Guideline 3: Risk Factors for Chronic Kidney Disease
Patients determined to be at increased risk for kidney disease should undergo testing for markers of kidney damage and an estimation of their GFR. Patients found to have chronic kidney disease should be evaluated and treated as specified in NKF guideline 2. Patients at increased risk who are found not to have chronic kidney disease should be advised to follow a program of risk factor reduction (if appropriate) and should be reevaluated periodically.
During the routine health care visit, patients should be asked specifically about clinical and sociodemographic factors that have been implicated as susceptibility or initiation factors for chronic kidney disease. If any of these factors are present, patients should be assessed for albuminuria, and GFR should be estimated. The prevalence of persons at increased risk for chronic kidney disease has not been determined. However, the number of these persons is likely to far exceed the number of patients with the disease. Particular emphasis should be given to patients with diabetes mellitus, hypertension, family history of chronic kidney disease, age older than 60 years, and U.S. racial or ethnic minority status.

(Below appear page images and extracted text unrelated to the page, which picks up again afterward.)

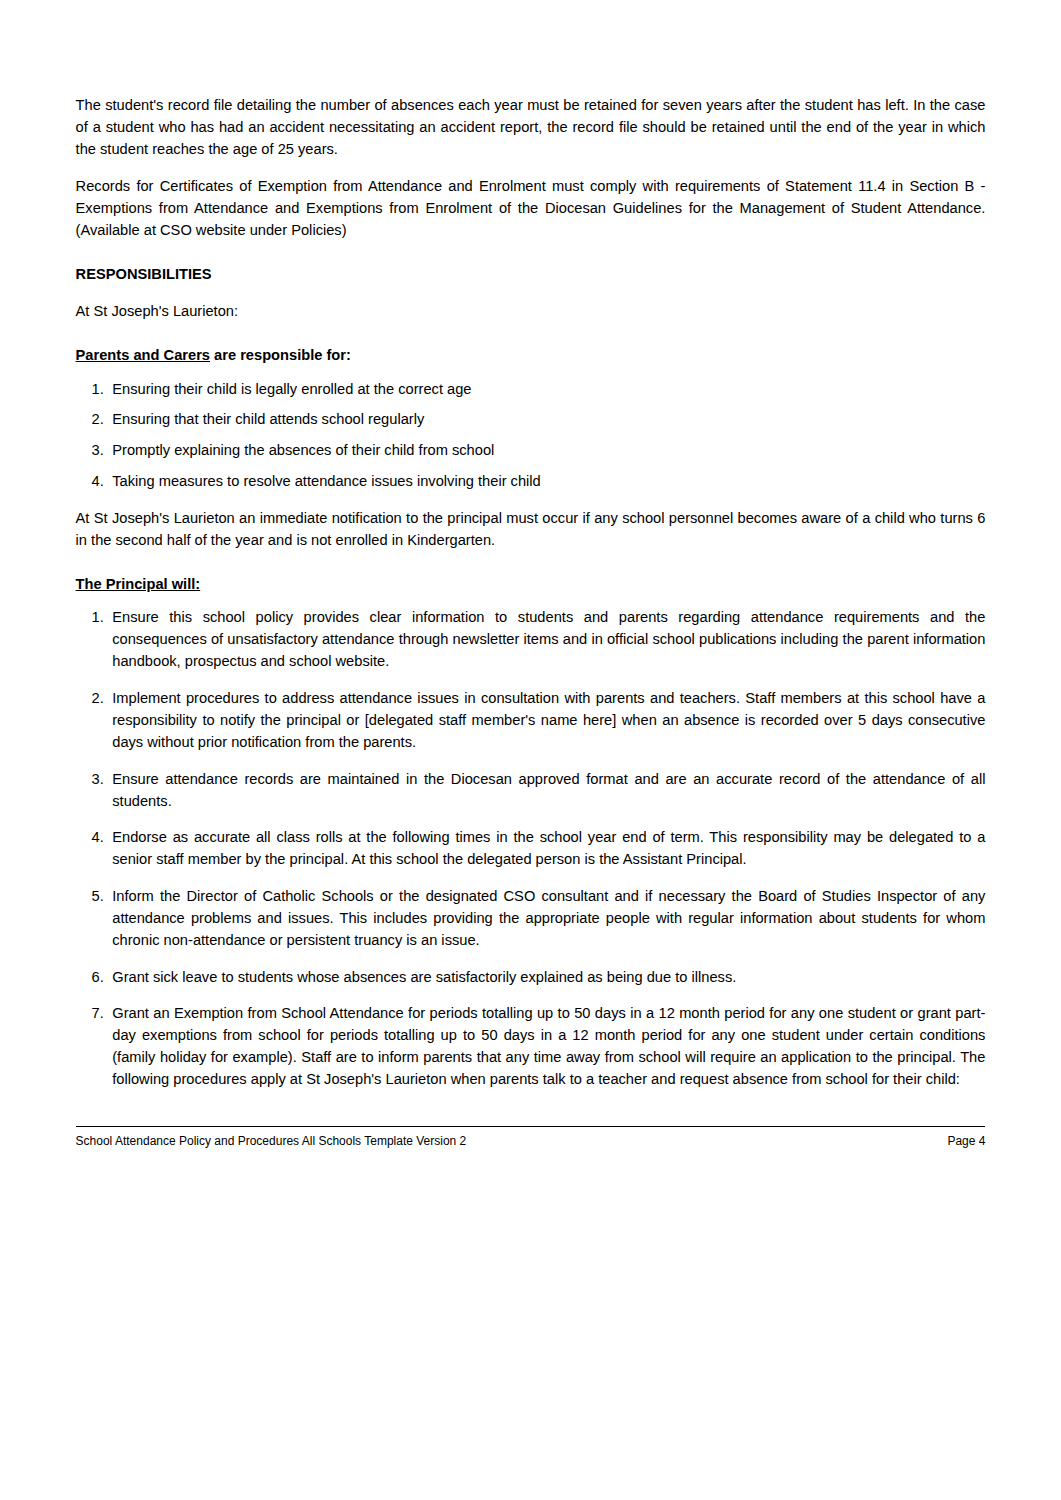The student's record file detailing the number of absences each year must be retained for seven years after the student has left. In the case of a student who has had an accident necessitating an accident report, the record file should be retained until the end of the year in which the student reaches the age of 25 years.
Records for Certificates of Exemption from Attendance and Enrolment must comply with requirements of Statement 11.4 in Section B - Exemptions from Attendance and Exemptions from Enrolment of the Diocesan Guidelines for the Management of Student Attendance. (Available at CSO website under Policies)
RESPONSIBILITIES
At St Joseph's Laurieton:
Parents and Carers are responsible for:
Ensuring their child is legally enrolled at the correct age
Ensuring that their child attends school regularly
Promptly explaining the absences of their child from school
Taking measures to resolve attendance issues involving their child
At St Joseph's Laurieton an immediate notification to the principal must occur if any school personnel becomes aware of a child who turns 6 in the second half of the year and is not enrolled in Kindergarten.
The Principal will:
Ensure this school policy provides clear information to students and parents regarding attendance requirements and the consequences of unsatisfactory attendance through newsletter items and in official school publications including the parent information handbook, prospectus and school website.
Implement procedures to address attendance issues in consultation with parents and teachers. Staff members at this school have a responsibility to notify the principal or [delegated staff member's name here] when an absence is recorded over 5 days consecutive days without prior notification from the parents.
Ensure attendance records are maintained in the Diocesan approved format and are an accurate record of the attendance of all students.
Endorse as accurate all class rolls at the following times in the school year end of term. This responsibility may be delegated to a senior staff member by the principal. At this school the delegated person is the Assistant Principal.
Inform the Director of Catholic Schools or the designated CSO consultant and if necessary the Board of Studies Inspector of any attendance problems and issues. This includes providing the appropriate people with regular information about students for whom chronic non-attendance or persistent truancy is an issue.
Grant sick leave to students whose absences are satisfactorily explained as being due to illness.
Grant an Exemption from School Attendance for periods totalling up to 50 days in a 12 month period for any one student or grant part-day exemptions from school for periods totalling up to 50 days in a 12 month period for any one student under certain conditions (family holiday for example). Staff are to inform parents that any time away from school will require an application to the principal. The following procedures apply at St Joseph's Laurieton when parents talk to a teacher and request absence from school for their child:
School Attendance Policy and Procedures All Schools Template Version 2 Page 4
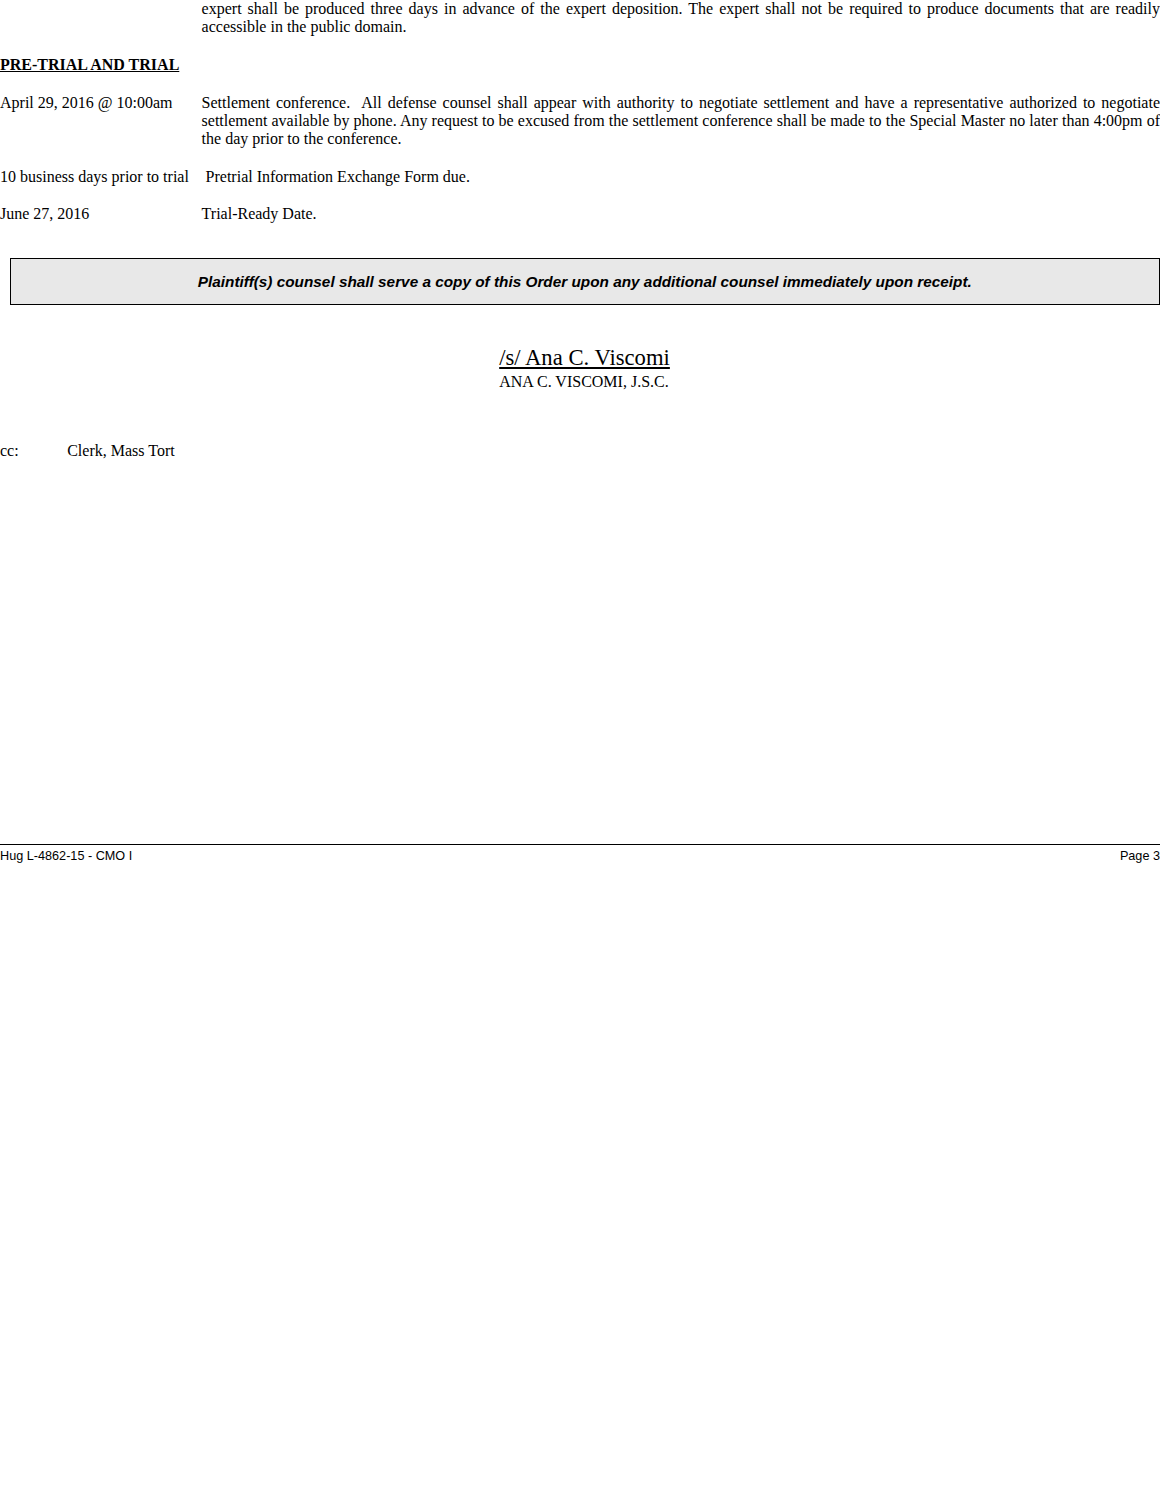expert shall be produced three days in advance of the expert deposition. The expert shall not be required to produce documents that are readily accessible in the public domain.
PRE-TRIAL AND TRIAL
April 29, 2016 @ 10:00am
Settlement conference. All defense counsel shall appear with authority to negotiate settlement and have a representative authorized to negotiate settlement available by phone. Any request to be excused from the settlement conference shall be made to the Special Master no later than 4:00pm of the day prior to the conference.
10 business days prior to trial
Pretrial Information Exchange Form due.
June 27, 2016
Trial-Ready Date.
Plaintiff(s) counsel shall serve a copy of this Order upon any additional counsel immediately upon receipt.
/s/ Ana C. Viscomi
ANA C. VISCOMI, J.S.C.
cc: Clerk, Mass Tort
Hug L-4862-15 - CMO I Page 3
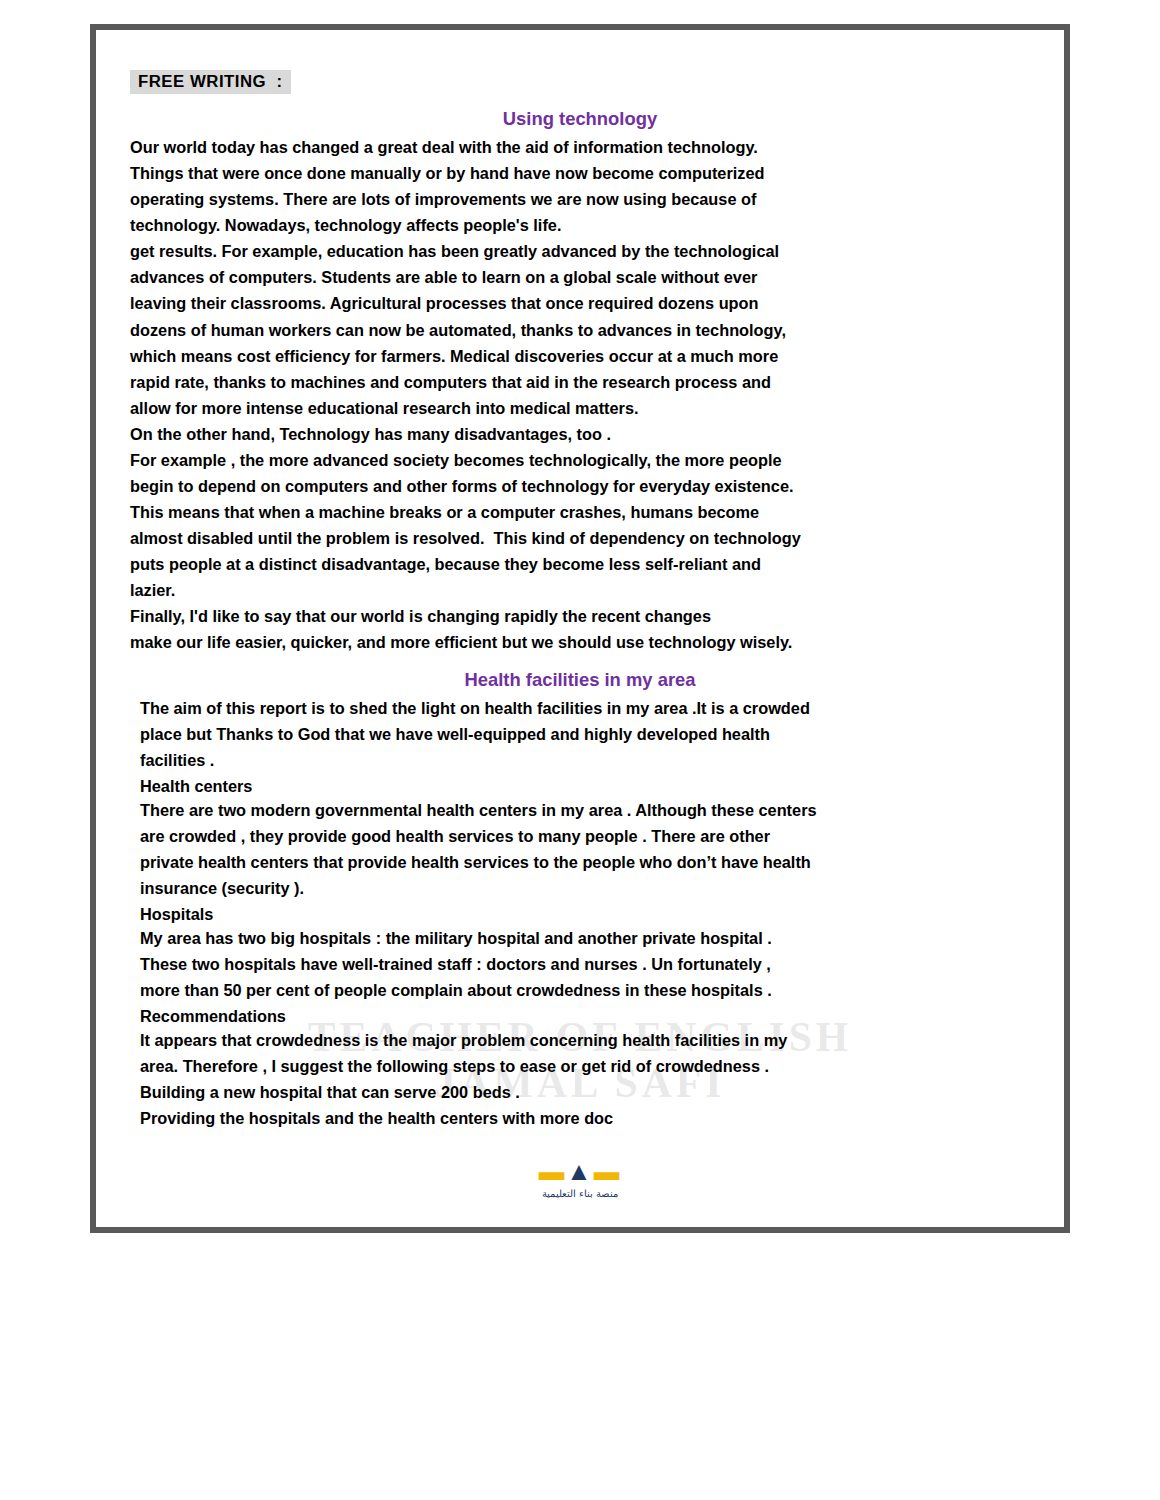TEACHER OF ENGLISH
JAMAL SAFI
FREE WRITING :
Using technology
Our world today has changed a great deal with the aid of information technology.
Things that were once done manually or by hand have now become computerized
operating systems. There are lots of improvements we are now using because of
technology. Nowadays, technology affects people's life.
get results. For example, education has been greatly advanced by the technological
advances of computers. Students are able to learn on a global scale without ever
leaving their classrooms. Agricultural processes that once required dozens upon
dozens of human workers can now be automated, thanks to advances in technology,
which means cost efficiency for farmers. Medical discoveries occur at a much more
rapid rate, thanks to machines and computers that aid in the research process and
allow for more intense educational research into medical matters.
On the other hand, Technology has many disadvantages, too .
For example , the more advanced society becomes technologically, the more people
begin to depend on computers and other forms of technology for everyday existence.
This means that when a machine breaks or a computer crashes, humans become
almost disabled until the problem is resolved. This kind of dependency on technology
puts people at a distinct disadvantage, because they become less self-reliant and
lazier.
Finally, I'd like to say that our world is changing rapidly the recent changes
make our life easier, quicker, and more efficient but we should use technology wisely.
Health facilities in my area
The aim of this report is to shed the light on health facilities in my area .It is a crowded
place but Thanks to God that we have well-equipped and highly developed health
facilities .
Health centers
There are two modern governmental health centers in my area . Although these centers
are crowded , they provide good health services to many people . There are other
private health centers that provide health services to the people who don’t have health
insurance (security ).
Hospitals
My area has two big hospitals : the military hospital and another private hospital .
These two hospitals have well-trained staff : doctors and nurses . Un fortunately ,
more than 50 per cent of people complain about crowdedness in these hospitals .
Recommendations
It appears that crowdedness is the major problem concerning health facilities in my
area. Therefore , I suggest the following steps to ease or get rid of crowdedness .
Building a new hospital that can serve 200 beds .
Providing the hospitals and the health centers with more doc
▬▲▬ منصة بناء التعليمية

Guideline 3 is problematic for family physicians who have the task of identifying patients at risk for kidney disease. In preparing the NKF guideline, the Work Group evaluated evidence for the definition, classification, and prevalence of risk factors (NKF grade R).7 However, the issue of universal testing for kidney disease or testing of patients at increased risk for kidney disease has not been studied systematically. In the United States, testing currently is not recommended, except in patients with hypertension, diabetes, or known kidney disease.27
Based on personal opinion and experience, the Work Group members recommend testing of patients who are at increased risk for kidney disease. In fact, a focus of the public awareness campaign stemming from the NKF guidelines is to encourage patients who think they may be at increased risk to tell their physician, and for the physician to test at-risk patients for albuminuria and GFR. Nonetheless, more research is needed to clearly identify the risks and benefits (both clinical and economic) of testing large segments of the U.S. population.